返事のタイミングが遅かった。ホテルに誘ったわけではないらしい。

『たまにはどうよ。どっか行くのも』
「どっかで、何処だよ」
『遊園地とか?』
「えー…」

あまりに意外な単語が飛んできて、反応に困った。

「銀ハが遊園地とか…変なの」
『俺、これでもパパですけど』
「…そうでした」

娘をあやしている銀ハも見ているし、考えてみて、悪くはない提案だと思った。
遊園地なんて、自分も何年も行っていない。高杉の少年の部分が、妙にはしゃいでいた。

「いいよ。空けとく」
『詳細はまた連絡する』
「ん、わかった」

そこで電話は切れた。安堵の息をついて携帯をしまいこむ。
(サンキュ、銀ハ…)
おかげで胸中の黒い霧が少し晴れた気がする。
これから先の目的地も思いついた。


差し入れでもしてやろう、と思った。
大学から沖田のタトゥスタジオは、そう遠くない。
適当に飲み物と菓子を買い、足取りは早く、彼のもとに向かう。
店は繁盛してほしいけど、今は客来てないといいな。

少し退廃的な店の造りが気に入っていた。
裏通りに堂々と構えている、沖田の作品が刺繍された襤褸襤褸の布も中々いい。
(禁止されたのに、セっクス何回したよ俺…)
確信犯だったので今更だが、どういう言い訳をしようか真面目に考えている自分がおかしかった。
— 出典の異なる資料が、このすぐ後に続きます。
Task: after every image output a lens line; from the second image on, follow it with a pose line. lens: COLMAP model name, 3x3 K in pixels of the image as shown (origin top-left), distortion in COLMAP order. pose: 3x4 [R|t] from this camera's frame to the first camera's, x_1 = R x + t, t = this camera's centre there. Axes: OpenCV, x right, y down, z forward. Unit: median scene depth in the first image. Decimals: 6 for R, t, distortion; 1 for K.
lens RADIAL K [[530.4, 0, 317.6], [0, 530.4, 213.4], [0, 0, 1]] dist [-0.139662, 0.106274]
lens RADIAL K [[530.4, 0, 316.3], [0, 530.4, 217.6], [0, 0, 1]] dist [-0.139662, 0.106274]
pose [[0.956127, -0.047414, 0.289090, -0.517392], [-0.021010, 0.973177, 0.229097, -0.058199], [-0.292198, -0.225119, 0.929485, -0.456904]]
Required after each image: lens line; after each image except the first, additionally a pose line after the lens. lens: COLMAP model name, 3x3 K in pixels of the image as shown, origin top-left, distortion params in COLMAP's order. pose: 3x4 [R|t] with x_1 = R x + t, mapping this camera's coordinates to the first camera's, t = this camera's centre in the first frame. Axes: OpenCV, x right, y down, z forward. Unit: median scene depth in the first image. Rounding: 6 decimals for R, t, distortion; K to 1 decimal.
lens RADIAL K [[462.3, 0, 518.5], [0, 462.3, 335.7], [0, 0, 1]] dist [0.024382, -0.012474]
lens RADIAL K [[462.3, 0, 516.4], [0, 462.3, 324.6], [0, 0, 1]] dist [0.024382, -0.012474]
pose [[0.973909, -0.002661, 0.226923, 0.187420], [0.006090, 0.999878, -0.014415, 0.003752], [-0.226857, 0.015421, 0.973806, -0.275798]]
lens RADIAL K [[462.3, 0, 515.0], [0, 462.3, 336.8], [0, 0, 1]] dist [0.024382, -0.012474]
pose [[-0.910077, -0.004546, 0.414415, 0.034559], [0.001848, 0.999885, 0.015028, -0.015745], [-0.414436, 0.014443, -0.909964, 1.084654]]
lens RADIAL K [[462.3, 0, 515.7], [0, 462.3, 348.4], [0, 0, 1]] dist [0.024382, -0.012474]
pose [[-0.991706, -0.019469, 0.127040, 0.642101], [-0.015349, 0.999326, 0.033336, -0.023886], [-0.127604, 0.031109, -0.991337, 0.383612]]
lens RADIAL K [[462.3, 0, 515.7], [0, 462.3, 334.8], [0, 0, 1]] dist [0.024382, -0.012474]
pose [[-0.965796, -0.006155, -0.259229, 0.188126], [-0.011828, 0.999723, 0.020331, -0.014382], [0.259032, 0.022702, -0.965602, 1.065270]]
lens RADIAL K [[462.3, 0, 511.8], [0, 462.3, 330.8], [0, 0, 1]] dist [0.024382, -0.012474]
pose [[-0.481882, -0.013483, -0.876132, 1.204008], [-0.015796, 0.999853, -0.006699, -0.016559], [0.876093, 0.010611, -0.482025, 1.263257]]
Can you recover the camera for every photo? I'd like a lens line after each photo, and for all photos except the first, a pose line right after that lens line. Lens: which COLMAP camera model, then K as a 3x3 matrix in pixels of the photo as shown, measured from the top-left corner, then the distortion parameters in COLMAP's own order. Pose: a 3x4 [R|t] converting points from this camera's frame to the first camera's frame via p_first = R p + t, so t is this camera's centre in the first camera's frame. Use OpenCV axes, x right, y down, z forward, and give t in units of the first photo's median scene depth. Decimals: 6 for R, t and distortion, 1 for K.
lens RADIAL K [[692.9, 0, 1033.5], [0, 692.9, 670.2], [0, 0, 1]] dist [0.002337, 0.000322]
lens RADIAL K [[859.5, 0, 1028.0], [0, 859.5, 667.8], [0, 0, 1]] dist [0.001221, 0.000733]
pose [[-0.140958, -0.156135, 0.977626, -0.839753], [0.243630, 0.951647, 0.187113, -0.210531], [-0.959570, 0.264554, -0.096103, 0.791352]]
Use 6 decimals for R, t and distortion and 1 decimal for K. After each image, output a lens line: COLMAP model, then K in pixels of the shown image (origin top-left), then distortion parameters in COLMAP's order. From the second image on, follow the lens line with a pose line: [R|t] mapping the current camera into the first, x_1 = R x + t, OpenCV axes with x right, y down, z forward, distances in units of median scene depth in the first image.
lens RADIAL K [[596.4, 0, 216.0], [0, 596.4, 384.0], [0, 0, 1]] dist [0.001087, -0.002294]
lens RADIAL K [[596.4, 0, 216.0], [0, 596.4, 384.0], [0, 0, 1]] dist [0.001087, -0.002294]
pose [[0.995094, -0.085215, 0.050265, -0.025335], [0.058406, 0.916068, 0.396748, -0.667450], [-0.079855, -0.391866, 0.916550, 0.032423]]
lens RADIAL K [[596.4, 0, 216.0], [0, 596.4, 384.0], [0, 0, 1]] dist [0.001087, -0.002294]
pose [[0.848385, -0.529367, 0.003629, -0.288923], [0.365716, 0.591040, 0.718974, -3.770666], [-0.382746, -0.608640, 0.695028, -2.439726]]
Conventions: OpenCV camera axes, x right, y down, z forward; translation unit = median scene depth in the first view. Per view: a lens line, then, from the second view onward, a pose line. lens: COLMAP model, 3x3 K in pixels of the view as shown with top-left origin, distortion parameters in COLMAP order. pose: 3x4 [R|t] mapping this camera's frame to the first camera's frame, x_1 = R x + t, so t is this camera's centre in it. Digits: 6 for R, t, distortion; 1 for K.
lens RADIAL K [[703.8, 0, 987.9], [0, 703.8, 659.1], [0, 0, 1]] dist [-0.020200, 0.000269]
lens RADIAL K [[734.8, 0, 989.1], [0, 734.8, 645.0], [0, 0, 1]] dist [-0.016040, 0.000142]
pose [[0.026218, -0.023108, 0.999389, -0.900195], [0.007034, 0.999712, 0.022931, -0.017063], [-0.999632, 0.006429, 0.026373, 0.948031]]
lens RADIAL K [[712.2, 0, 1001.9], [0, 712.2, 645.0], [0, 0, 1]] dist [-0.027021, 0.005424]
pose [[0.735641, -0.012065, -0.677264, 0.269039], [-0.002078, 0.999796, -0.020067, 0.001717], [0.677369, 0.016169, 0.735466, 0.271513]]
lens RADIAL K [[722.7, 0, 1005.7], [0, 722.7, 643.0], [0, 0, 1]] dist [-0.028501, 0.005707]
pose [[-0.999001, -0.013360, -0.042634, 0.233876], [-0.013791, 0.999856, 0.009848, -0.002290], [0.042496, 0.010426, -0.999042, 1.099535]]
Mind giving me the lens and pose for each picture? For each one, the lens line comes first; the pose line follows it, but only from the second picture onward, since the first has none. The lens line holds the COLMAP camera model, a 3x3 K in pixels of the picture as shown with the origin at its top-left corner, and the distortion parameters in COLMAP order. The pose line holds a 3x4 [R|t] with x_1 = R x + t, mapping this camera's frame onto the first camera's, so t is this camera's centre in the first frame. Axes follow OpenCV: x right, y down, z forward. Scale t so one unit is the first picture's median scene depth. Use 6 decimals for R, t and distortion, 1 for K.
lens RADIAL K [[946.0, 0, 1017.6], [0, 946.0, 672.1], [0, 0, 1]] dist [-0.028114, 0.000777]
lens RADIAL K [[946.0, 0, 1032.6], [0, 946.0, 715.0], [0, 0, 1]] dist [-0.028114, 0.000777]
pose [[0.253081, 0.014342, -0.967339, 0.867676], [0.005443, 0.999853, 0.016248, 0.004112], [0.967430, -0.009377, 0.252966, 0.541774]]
連絡を入れようか迷ったが、突然訪問のほうが面白そうだ。
邪魔そうなら、物だけ置いてさっさと出て行けばいい。
店の前はライトアップされていた。夜の体勢だ。ここは人気だから9時まで運営しているのだ。


ドアベルに手をかける。
手術中だと返事がないのを知っていたので、数秒待って返答がないのは、客がいる証拠だろう。

(長居は無用だな)

少々残念に思ったが、以前差し入れは助かると言っていたから、玄関にでも置いて帰ろうか。


「邪魔する」


遠慮なく開けさせてもらった。
夜闇を歩いていたから、室内の明りが眩しい。



「沖田、差し入れ持っ―――」



言葉が途切れた。
手術台には誰もいなかったのだ。

沖田が一人、床の上に崩れていた。


「沖田っ?」


差し入れ袋をそのへんに投げて、高杉は駆け寄る。
口は半開きになっていて、垣間見えた歯列が真っ赤に染まっていた。

「沖田っ。おい沖田っ!」

呼んでも全く反応がない。口に手を当てたが呼吸はしている。
だがかなり危ない状態だと、119が頭に浮かんだ。吐血もしているし。
高杉は瞬時に携帯の液晶画面を開いた。119の番号を手早く押す。

その上に、手が重なった。

「…沖田?」
「呼ばないで…」

視線を移すと、沖田が小刻みに首を横に振っていた。

「呼ばないで、ください…」

懇願の目が弱弱しく開かれていた。高杉は携帯電話を閉じるしかなかった。